Ярило прошел из конца в конец несколько весей в округе, собрал вокруг себя огромную толпу желающих принять участие в плясках, играх и военных состязаниях и вышел к Ярилиной роще.
На сосне, стоящей на опушке, уже развевались венки из цветов, железные колокольчики, разноцветные лоскутки и ленточки – все это колыхалось и мелодично позванивало на легком ветру. Здесь же, на широкой поляне, были расстелены холсты с различными яствами, стояли бочки с питьем; как принято издревле, угощение собиралось всей округой, а хмельным угощал князь.
Никто не заметил, куда исчез ряженый, и вместо него под сосной появилась кукла с ярко выраженным мужским достоинством, искусно вырезанным из дерева. Кукла была безликая, и только детородный орган выдавал ее пол, чтобы всем было ясно – это Ярило.
Замужние женщины начали ход вокруг сосны. Девицы и вдовы в ход не допускались. Одна из женщин взяла куклу на руки и шла впереди всех, за ней вереницей тянулись другие, сопровождая свое движение настоящей карой по умершему: вопя на всю округу, они рвали на себе волосы.
Обойдя с душераздирающим плачем и причитаниями вокруг сосны три раза, женщины остановились у вырытой могилы, положили в нее куклу. Одна из женщин принесла белый рушник. На нем было вышито солнце с девятью положениями на небосводе – от рассвета до заката. Ярило накрыли рушником, после чего женатые мужчины стали закапывать могилу под непрекращающийся плач и стон жен.
После полудня Ярило был наконец погребен со всеми причитающимися ему почестями. Все к этому времени проголодались и с нетерпением смотрели на холсты, уже мало внимая действу, творящемуся у могилы. Появилась княгиня, сказала несколько традиционных слов о том, что Ярило придет снова на следующее лето молодым юношей – зеленым ростком. Такова природа: все старое умирает, чтобы юное цвело и плодоносило.

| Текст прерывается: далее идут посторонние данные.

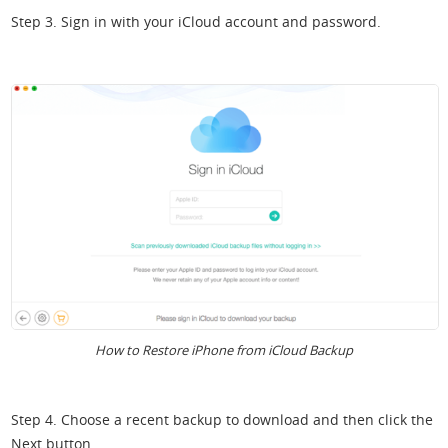
Step 3. Sign in with your iCloud account and password.
How to Restore iPhone from iCloud Backup
Step 4. Choose a recent backup to download and then click the
Next button.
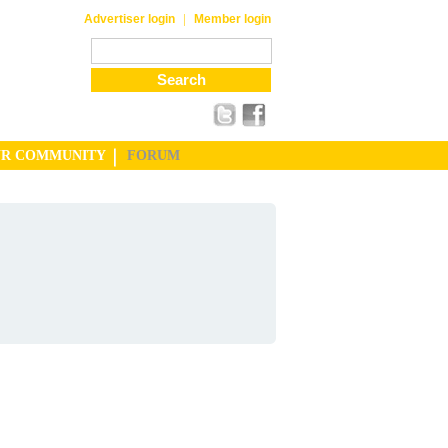
|
Advertiser login
Member login
UR COMMUNITY
FORUM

Наконец княгиня подала знак, и все ринулись к холстам поминать покойного. После того как все наелись и напились, пошла гульба с плясками, хороводами и молодецкими состязаниями. Парни после меда плохо соображали, своими конечностями почти не владели, постоянно падали, топтались на месте, стреляли из лука не туда, куда надо. Все это сопровождалось незлобивыми шутками, прибаутками, смехом.
Наблюдая за потехой, которую можно увидеть только в Ярилин день, Ярина хохотала от души. Поскольку вдовам разрешалось пить мед, она тоже приложилась к рогу, и теперь веселье переполняло ее всю, требуя выхода. Надоело быть чопорной и следить за каждым своим шагом, хотелось сделать что-то такое, чтобы все ахнули. Например, пуститься в пляс, высоко задрав подол и поднимая голые ноги. Но последней каплей рассудка она сдерживала свою прыть, понимая, что ей вряд ли тогда удастся покорить сердце Бажана, а добродетельная княгиня вообще может лишить ее приюта.

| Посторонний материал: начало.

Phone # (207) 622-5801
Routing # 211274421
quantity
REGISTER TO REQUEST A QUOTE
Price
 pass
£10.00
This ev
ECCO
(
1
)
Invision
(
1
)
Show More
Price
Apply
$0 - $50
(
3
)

Вдруг что-то будто толкнуло Ярину. Она повернулась и встретила взгляд Бажана. Он стоял невдалеке и смотрел на нее горящими глазами. Или это закат отражался в его взоре? Ярина пошла на этот призывный взгляд, не понимая, не сознавая, что князь все отступает и заманивает ее куда-то. И вот они остались вдвоем в темнеющем лесу. Вокруг такая тишина, что слышно, как шепчутся деревья и журчит ручеек.

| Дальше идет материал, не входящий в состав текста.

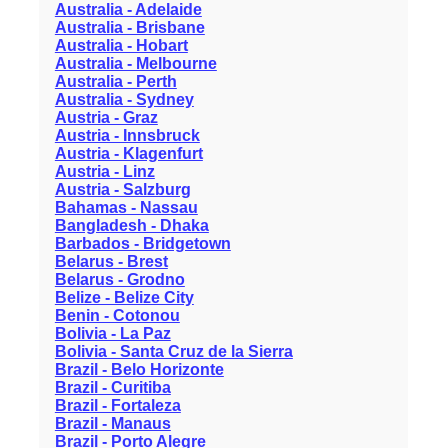
Australia - Adelaide
Australia - Brisbane
Australia - Hobart
Australia - Melbourne
Australia - Perth
Australia - Sydney
Austria - Graz
Austria - Innsbruck
Austria - Klagenfurt
Austria - Linz
Austria - Salzburg
Bahamas - Nassau
Bangladesh - Dhaka
Barbados - Bridgetown
Belarus - Brest
Belarus - Grodno
Belize - Belize City
Benin - Cotonou
Bolivia - La Paz
Bolivia - Santa Cruz de la Sierra
Brazil - Belo Horizonte
Brazil - Curitiba
Brazil - Fortaleza
Brazil - Manaus
Brazil - Porto Alegre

Бажан остановился, и женщина подошла к нему. Теперь его глаза не горели огнем, а затягивали в темный холодный омут. Но Ярина, завороженная, не хотела сопротивляться, желая утонуть, раствориться в этом человеке не только телом, но и сердцем. Мужчина обхватил ее руками и прижал к груди. Ярина стояла, не смея пошевелиться, чтобы не спугнуть это сказочное мгновение. Гулкие удары сердца любимого, запах меда и чистого тела, исходящий от него, – все сводило с ума, лишая последней возможности думать.